Your goal → Copy out the lines of the records below, and only those lines, from the one with "The following steps will" through the one with "For further assistance", exactly as they appear.

Saved entries:
▽

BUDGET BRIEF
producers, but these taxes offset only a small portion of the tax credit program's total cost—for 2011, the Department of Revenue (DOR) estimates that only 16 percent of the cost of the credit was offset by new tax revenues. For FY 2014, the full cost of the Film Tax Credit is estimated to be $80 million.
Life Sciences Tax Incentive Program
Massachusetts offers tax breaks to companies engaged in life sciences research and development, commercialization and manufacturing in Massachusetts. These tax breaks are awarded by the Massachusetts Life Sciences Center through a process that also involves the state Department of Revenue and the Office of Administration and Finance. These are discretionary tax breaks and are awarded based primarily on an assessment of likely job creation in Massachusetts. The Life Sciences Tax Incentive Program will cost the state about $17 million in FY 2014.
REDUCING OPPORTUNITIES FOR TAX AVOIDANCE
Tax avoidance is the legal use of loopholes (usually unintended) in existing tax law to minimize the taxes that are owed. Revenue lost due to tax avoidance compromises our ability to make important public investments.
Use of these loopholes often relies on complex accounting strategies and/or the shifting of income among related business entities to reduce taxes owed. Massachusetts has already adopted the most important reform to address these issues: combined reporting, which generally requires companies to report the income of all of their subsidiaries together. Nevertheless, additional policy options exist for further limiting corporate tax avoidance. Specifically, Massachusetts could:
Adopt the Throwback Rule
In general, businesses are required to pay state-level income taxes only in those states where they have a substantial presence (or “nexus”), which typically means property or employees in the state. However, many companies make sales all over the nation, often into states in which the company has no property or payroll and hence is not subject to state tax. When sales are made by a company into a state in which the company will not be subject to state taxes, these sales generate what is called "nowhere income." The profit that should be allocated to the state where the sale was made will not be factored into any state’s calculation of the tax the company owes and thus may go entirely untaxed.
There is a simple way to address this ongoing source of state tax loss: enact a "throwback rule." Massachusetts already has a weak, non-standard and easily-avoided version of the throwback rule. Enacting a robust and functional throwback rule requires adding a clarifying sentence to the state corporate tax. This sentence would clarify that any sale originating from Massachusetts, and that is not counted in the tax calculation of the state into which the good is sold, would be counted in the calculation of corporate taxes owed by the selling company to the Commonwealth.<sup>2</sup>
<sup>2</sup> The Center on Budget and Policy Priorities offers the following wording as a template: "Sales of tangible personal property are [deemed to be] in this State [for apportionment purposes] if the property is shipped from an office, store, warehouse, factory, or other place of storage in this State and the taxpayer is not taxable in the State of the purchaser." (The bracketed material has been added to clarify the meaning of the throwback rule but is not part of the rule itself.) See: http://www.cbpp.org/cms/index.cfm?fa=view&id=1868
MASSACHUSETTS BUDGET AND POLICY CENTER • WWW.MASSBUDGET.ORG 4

△
▽

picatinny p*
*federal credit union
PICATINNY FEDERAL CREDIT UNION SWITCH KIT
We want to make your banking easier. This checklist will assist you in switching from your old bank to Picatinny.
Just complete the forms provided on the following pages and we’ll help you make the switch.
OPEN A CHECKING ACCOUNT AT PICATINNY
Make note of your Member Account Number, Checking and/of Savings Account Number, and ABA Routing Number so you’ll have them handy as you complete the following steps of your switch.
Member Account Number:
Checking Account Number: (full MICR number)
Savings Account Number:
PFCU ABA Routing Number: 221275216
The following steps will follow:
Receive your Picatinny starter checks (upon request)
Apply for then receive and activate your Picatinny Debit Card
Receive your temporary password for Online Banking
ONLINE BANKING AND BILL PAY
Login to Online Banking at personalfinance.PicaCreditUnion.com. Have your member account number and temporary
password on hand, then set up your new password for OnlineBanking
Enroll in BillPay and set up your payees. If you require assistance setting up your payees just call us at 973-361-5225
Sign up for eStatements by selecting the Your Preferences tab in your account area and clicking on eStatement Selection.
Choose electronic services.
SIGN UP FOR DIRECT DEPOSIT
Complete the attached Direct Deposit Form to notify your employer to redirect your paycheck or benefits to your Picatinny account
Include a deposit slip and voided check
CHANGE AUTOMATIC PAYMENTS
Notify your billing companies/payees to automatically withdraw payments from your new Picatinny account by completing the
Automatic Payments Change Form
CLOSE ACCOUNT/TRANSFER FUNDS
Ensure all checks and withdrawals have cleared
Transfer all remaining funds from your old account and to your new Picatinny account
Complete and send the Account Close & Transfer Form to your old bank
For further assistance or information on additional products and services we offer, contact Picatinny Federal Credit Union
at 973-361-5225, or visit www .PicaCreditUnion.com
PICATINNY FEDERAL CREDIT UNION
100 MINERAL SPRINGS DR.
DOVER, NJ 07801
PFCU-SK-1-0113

△

Completed exercise →
The following steps will follow:
Receive your Picatinny starter checks (upon request)
Apply for then receive and activate your Picatinny Debit Card
Receive your temporary password for Online Banking
ONLINE BANKING AND BILL PAY
Login to Online Banking at personalfinance.PicaCreditUnion.com. Have your member account number and temporary
password on hand, then set up your new password for OnlineBanking
Enroll in BillPay and set up your payees. If you require assistance setting up your payees just call us at 973-361-5225
Sign up for eStatements by selecting the Your Preferences tab in your account area and clicking on eStatement Selection.
Choose electronic services.
SIGN UP FOR DIRECT DEPOSIT
Complete the attached Direct Deposit Form to notify your employer to redirect your paycheck or benefits to your Picatinny account
Include a deposit slip and voided check
CHANGE AUTOMATIC PAYMENTS
Notify your billing companies/payees to automatically withdraw payments from your new Picatinny account by completing the
Automatic Payments Change Form
CLOSE ACCOUNT/TRANSFER FUNDS
Ensure all checks and withdrawals have cleared
Transfer all remaining funds from your old account and to your new Picatinny account
Complete and send the Account Close & Transfer Form to your old bank
For further assistance or information on additional products and services we offer, contact Picatinny Federal Credit Union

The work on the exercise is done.